The Agent Anatomy: How MLLMs, Memory, and Multi-Agent Loops Build AI That Thinks Like Us
The shift from monolithic LLM calls to modular, memory-backed agent systems changes what production AI looks like. Context management—not model size—is becoming the hard engineering problem, and the frameworks that solve it (virtual file systems, isolated sub-agent contexts, progressive skill loading) directly determine whether an agent can run a long, multi-step task without losing the plot or blowing its token budget.
AI agents are moving from single-model wrappers to modular systems modeled on human cognition. A central multimodal large model (MLLM) acts as the brain, orchestrating perception, memory, action, and four explicit thinking methods: ReAct for step-by-step exploration, Plan-and-Execute for structured tasks, Reflection for iterative quality improvement, and Multi-Agent for parallel specialization. Memory splits into session-level context windows and persistent RAG-backed stores, while Tools, MCP, and the A2A protocol form a three-layer connection stack that scales from single functions to an internet of agents. Deep Agents, LangChain's application harness, engineers these ideas into a runtime with a virtual file system for context management, `write_todos` for dynamic planning, isolated sub-agents to prevent context bloat, and Skills with progressive disclosure for reusable expertise. ByteDance's OpenViking pursues the same context-engineering goals with a file-system-native context database. The architecture converges on a clear boundary: agents handle execution and generation, while humans own requirements, judgment, and fallback—making consensus alignment the core bottleneck as agents move from usable to reliable.

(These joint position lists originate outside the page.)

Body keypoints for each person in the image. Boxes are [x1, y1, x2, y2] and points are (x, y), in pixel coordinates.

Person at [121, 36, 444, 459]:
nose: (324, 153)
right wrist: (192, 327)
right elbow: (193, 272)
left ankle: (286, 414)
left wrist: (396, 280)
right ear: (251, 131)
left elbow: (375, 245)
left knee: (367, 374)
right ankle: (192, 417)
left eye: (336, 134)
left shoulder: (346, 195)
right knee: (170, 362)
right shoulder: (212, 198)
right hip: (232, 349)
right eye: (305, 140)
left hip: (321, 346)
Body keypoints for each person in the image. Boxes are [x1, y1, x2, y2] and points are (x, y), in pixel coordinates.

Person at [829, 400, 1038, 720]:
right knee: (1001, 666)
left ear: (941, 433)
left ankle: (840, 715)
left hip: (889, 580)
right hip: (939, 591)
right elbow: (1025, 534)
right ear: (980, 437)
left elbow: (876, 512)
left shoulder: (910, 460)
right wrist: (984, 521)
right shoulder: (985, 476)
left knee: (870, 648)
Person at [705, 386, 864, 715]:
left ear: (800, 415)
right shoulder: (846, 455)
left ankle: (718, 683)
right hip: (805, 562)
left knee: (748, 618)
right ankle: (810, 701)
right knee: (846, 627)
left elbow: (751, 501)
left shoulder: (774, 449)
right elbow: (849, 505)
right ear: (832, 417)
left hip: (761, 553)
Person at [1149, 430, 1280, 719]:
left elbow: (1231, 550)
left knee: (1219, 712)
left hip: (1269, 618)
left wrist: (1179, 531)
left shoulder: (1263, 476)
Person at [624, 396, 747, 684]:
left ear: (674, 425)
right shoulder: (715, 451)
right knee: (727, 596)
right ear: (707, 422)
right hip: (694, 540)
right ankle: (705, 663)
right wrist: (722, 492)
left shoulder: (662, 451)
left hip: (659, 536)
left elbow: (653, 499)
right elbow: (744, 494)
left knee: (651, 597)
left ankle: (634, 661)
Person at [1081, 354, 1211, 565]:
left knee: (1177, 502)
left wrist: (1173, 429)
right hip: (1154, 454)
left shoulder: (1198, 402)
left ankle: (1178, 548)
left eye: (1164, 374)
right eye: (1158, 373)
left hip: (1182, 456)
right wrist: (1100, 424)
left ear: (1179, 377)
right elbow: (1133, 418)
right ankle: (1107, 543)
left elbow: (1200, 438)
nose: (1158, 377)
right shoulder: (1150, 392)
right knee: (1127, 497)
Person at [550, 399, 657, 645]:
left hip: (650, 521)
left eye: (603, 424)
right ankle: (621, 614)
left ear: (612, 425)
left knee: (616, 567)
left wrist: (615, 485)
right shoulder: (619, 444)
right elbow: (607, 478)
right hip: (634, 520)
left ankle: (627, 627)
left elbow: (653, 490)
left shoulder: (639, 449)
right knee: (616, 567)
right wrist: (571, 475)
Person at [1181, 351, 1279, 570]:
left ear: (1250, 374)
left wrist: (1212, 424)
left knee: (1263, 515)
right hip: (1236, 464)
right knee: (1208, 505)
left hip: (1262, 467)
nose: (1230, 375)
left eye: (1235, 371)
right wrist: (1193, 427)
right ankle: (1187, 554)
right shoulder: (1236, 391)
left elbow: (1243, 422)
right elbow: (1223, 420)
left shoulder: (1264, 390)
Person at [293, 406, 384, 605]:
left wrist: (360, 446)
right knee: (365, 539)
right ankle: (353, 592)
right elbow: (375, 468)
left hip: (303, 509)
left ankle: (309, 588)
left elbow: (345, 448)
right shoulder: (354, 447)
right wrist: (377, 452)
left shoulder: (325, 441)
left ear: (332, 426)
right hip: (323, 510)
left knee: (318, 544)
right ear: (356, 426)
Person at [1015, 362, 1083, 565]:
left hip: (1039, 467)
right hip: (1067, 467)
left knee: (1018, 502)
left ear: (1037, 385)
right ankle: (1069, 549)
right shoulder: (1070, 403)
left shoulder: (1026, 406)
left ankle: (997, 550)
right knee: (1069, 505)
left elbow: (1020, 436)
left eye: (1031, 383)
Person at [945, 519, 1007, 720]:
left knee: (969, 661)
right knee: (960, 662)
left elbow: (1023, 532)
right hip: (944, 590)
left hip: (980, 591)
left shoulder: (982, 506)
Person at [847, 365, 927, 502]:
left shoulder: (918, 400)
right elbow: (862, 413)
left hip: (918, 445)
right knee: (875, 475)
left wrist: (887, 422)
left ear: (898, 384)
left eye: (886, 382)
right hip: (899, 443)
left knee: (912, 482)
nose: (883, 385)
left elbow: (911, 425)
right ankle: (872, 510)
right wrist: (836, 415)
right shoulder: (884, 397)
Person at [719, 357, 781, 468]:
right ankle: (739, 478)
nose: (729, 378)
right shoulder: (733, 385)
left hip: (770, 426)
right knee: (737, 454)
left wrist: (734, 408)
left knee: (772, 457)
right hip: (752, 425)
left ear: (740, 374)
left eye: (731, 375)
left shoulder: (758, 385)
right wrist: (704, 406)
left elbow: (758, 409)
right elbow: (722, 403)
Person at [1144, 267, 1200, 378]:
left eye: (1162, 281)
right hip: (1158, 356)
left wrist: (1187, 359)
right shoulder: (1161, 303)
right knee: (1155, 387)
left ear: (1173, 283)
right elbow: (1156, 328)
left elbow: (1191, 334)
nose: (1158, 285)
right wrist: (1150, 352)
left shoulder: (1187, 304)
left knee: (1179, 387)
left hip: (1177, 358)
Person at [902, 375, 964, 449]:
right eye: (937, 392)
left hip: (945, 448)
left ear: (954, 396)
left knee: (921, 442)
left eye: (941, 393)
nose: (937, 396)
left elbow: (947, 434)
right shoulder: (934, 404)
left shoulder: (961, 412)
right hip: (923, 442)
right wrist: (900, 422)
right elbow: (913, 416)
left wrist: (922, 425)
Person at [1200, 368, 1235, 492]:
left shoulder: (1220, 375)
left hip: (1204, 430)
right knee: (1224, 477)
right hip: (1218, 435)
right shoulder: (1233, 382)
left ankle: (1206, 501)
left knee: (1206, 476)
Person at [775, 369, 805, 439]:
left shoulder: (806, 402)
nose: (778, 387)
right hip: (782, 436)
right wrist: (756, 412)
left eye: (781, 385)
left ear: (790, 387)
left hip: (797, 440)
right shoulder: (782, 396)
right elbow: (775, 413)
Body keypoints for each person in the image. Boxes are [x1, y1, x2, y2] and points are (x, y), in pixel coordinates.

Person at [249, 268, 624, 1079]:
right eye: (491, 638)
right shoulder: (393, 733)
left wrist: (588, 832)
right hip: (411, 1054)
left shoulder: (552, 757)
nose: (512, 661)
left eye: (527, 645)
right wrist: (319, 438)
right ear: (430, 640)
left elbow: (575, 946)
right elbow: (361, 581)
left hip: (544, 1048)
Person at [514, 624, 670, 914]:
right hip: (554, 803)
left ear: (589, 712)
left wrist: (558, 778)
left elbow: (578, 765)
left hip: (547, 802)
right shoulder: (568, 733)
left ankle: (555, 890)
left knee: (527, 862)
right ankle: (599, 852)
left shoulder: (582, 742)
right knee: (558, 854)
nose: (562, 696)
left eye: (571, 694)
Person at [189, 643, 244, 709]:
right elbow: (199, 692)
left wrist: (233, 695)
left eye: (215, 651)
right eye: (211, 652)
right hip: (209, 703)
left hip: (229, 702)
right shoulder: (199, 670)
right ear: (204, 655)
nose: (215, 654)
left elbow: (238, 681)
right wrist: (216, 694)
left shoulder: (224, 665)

Context management has quietly become the central engineering challenge of the agent era. The virtual file system, sub-agent context isolation, and progressive skill loading are not convenience features—they are the difference between an agent that finishes a complex task and one that drowns in its own conversation history.

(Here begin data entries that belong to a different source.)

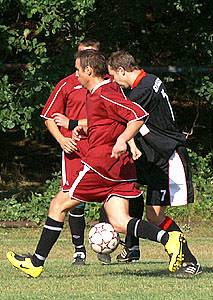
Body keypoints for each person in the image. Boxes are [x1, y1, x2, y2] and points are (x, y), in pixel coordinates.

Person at [6, 49, 186, 278]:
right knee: (120, 222)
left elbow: (137, 115)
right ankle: (169, 239)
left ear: (88, 70)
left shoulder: (103, 93)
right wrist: (85, 128)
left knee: (58, 205)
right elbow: (109, 120)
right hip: (119, 169)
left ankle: (36, 262)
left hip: (101, 166)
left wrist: (122, 140)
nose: (76, 74)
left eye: (78, 69)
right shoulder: (104, 91)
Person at [107, 50, 202, 277]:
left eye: (113, 76)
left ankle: (189, 260)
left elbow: (116, 113)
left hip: (166, 157)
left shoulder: (144, 89)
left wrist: (77, 122)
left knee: (155, 216)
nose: (114, 82)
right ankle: (133, 244)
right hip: (154, 158)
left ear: (122, 70)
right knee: (146, 210)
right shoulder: (149, 81)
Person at [40, 38, 100, 265]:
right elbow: (48, 117)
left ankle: (123, 246)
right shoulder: (67, 84)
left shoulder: (108, 86)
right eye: (83, 54)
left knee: (113, 198)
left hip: (102, 148)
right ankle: (79, 249)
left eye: (92, 54)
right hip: (75, 149)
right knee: (73, 200)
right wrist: (62, 140)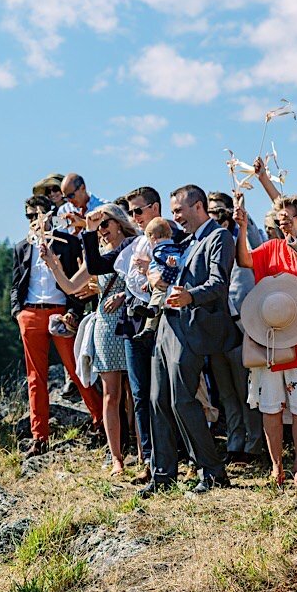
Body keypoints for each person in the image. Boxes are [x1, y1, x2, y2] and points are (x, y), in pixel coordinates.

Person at [142, 184, 236, 496]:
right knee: (158, 400)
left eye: (179, 210)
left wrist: (190, 296)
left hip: (192, 328)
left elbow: (219, 284)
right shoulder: (185, 240)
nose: (175, 217)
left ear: (198, 206)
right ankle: (163, 475)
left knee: (183, 400)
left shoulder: (219, 236)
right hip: (167, 326)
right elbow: (167, 269)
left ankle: (212, 472)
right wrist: (155, 277)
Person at [233, 196, 297, 485]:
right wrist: (241, 227)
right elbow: (245, 260)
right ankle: (276, 467)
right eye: (281, 219)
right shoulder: (272, 247)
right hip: (272, 337)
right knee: (270, 404)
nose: (284, 222)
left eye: (289, 217)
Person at [43, 203, 140, 475]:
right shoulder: (98, 254)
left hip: (132, 320)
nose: (102, 231)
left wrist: (125, 296)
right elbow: (72, 287)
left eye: (105, 224)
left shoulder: (134, 246)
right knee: (112, 394)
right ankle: (117, 458)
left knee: (136, 393)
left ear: (119, 223)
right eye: (99, 227)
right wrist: (53, 264)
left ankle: (144, 453)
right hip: (107, 326)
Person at [9, 194, 104, 457]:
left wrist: (74, 311)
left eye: (37, 214)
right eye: (29, 216)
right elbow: (16, 284)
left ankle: (100, 421)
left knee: (77, 369)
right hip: (30, 313)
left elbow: (79, 282)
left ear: (50, 214)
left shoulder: (68, 243)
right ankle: (39, 436)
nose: (33, 220)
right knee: (35, 378)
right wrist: (18, 313)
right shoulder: (21, 247)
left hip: (61, 312)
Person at [208, 189, 267, 466]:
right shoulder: (206, 246)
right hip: (217, 325)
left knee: (247, 388)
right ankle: (235, 441)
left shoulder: (242, 240)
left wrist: (244, 215)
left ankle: (254, 445)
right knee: (227, 391)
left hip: (241, 322)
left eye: (219, 211)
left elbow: (256, 247)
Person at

Calling Deep Agents a 'harness' rather than a framework is precise: it does not replace LangGraph or LangChain but adds the file system, planning, and delegation primitives that turn a reasoning loop into a reliable long-running worker.

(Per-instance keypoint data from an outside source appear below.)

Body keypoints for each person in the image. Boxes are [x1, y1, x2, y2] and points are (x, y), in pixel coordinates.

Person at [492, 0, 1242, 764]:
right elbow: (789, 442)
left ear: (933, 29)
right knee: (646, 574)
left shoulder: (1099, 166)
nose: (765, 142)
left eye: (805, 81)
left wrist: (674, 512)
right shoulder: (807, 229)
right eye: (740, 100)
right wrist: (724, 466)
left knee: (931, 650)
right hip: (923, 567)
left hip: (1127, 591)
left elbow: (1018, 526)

The MCP versus A2A distinction clarifies a confusion that trips up many teams. MCP is vertical (agent-to-tool), A2A is horizontal (agent-to-agent), and both are necessary once you move beyond single-agent demos.
Persisting the `write_todos` task list in Agent State rather than conversation history is a small design choice with outsized impact. It means the agent keeps its plan even after the chat context is summarized away—a direct fix for the 'forgot what it was doing mid-task' failure mode.
Skills with progressive disclosure solve the token-economy problem that naive prompt-stuffing creates. An agent can carry hundreds of skills but only pays the token cost for the ones it actually activates, making skill libraries economically viable.
OpenViking and Deep Agents arriving at nearly identical context-engineering patterns—file-system abstraction, layered loading, self-updating memory—from completely independent codebases suggests this is not a fashion but a convergence on what agent infrastructure actually requires.
The consensus layer is where agent reliability hits a wall that better models alone cannot fix. Multi-agent systems without explicit alignment mechanisms will produce inconsistent results, and human-agent alignment remains a manual, conversation-by-conversation process.
Human fallback is framed here as an architectural feature, not a deficiency. The explicit stance that humans are irreplaceable for 'what to do' and 'is it right' decisions draws a clean line that many agent hype cycles blur.